Bullion Bulletin: The receding pivot
| By Gary Mead | 0 Comments

Those hoping for the arrival of the long-discussed Fed ‘pivot’ (a reversal of the US central bank, the Federal Reserve’s, policy of ever-higher interest rates) will be disappointed, following publication of the minutes of December’s Federal Reserve policy meeting.
In the past, higher interest rates have tended to depress demand for gold (and hence lower its Dollar price) as gold bears no interest. Thus the outlook for 2023 of further Fed interest rate rises, if past precedent was followed, ought to weigh on the Dollar gold price. And yet, and yet…
Confronted by inflation rates rocketing to a 40-year high last year, the Fed has determined to cool the US economy; in 2022, it thus raised benchmark lending rates seven times, taking them to 4.25%-4.50%, the highest since 2007. Given that the labour market is still running hot – 1 .7 jobs were available for every unemployed person in October – the Fed’s policymakers still fear inflation more than recession.
The minutes reveal that Fed policymakers believe “a restrictive policy stance would need to be maintained” until clearer and more decisive evidence that inflation is on a sustained downward path. None of the participants in the meeting thought it appropriate to begin reducing the federal funds rate target in 2023. The Federal Reserve expects higher interest rates to remain in place for “some time”, as it continues to see inflation as the major threat to the American economy, despite increasing fears over a potential recession.
US consumer prices rose at an annualized rate of 7.1% in November, the lowest in 15 months and against what may be the peak, of 9.1%, in June. The next consumer price index figure, for December, will be published on 12 January. However, even though inflation is slowing in the US it is still currently more than three-and-a-high times higher than the Fed’s ‘target’ of 2%/year. The ‘terminal’ rate – the point at which the rate will come to rest before the Fed starts reducing rates – is now expected to settle some time in 2023 at around 5%.
And yet after the minutes were published gold reached its highest in seven months; investors seem eager to sniff even the faintest scent of a ‘terminal’ point. Back in March 2020 the federal funds rate was 0%-0.25%; 2022 was the year when the Fed started raising interest rates and US Treasury Bills became relatively more attractive for investors. Even as the fed funds rate climbed in 2022 the Dollar gold price kept its head up – over the year it made a modest gain of 1.6%.

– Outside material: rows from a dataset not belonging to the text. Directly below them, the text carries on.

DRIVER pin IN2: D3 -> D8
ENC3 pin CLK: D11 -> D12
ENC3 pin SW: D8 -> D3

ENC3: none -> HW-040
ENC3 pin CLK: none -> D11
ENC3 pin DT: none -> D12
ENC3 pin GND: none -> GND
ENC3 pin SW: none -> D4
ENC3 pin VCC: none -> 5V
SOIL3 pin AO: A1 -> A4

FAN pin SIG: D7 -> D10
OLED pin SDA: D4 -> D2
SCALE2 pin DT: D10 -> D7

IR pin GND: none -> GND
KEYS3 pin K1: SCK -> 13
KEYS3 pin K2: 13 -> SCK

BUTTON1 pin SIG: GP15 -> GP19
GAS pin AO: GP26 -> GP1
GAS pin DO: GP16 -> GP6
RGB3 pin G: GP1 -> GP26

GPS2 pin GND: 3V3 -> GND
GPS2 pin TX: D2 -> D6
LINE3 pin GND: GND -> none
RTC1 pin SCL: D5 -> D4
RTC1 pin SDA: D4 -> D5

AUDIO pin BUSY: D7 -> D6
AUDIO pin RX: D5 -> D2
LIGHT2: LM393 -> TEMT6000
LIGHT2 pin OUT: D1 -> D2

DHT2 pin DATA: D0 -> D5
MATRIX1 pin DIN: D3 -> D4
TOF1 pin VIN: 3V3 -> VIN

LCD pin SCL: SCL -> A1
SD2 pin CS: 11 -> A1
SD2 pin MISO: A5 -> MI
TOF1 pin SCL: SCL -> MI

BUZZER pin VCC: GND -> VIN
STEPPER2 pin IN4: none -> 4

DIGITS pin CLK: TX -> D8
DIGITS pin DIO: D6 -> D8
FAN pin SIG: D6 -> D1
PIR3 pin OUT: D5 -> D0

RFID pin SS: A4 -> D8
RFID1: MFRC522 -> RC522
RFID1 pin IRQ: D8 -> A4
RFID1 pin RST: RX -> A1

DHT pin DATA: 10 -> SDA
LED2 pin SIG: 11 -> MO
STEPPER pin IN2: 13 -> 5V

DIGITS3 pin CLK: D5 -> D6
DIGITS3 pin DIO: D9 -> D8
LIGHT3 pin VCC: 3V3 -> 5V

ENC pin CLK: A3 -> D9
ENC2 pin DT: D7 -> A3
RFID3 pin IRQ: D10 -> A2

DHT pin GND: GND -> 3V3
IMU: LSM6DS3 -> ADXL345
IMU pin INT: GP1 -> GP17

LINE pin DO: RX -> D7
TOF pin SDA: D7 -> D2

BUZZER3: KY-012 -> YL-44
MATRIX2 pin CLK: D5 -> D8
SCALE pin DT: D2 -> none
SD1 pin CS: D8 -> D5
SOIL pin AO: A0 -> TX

If the Fed continues to tighten monetary policy too far the risk is that a recession will happen. High levels of government debt – $31.5 trillion in the US for example – means that higher interest rates are as painful for governments as mortgage-holders. US interest payments last year were probably around $399 billion and could triple over the coming decade. Even at the historically low 4.50%, the US is forced to pay money that could be much more useful elsewhere. A commodity analyst at UBS reckons that “it’s too early to call for a Fed pivot… it’s not yet time to buy gold… in 2023 there will be a period where it’s interesting to buy gold when the market starts to smell that the Fed will cut interest rates”.
At Glint, we make every effort to demonstrate a balanced conversation between gold, crypto and fiat currencies when it comes to purchasing power and, while we strongly believe that gold is the fairest and most reliable currency on the planet, we need to point out that it isn’t 100% risk free. While we have seen a steady increase over time, the value of gold can fall, which means that its purchasing power can also decline.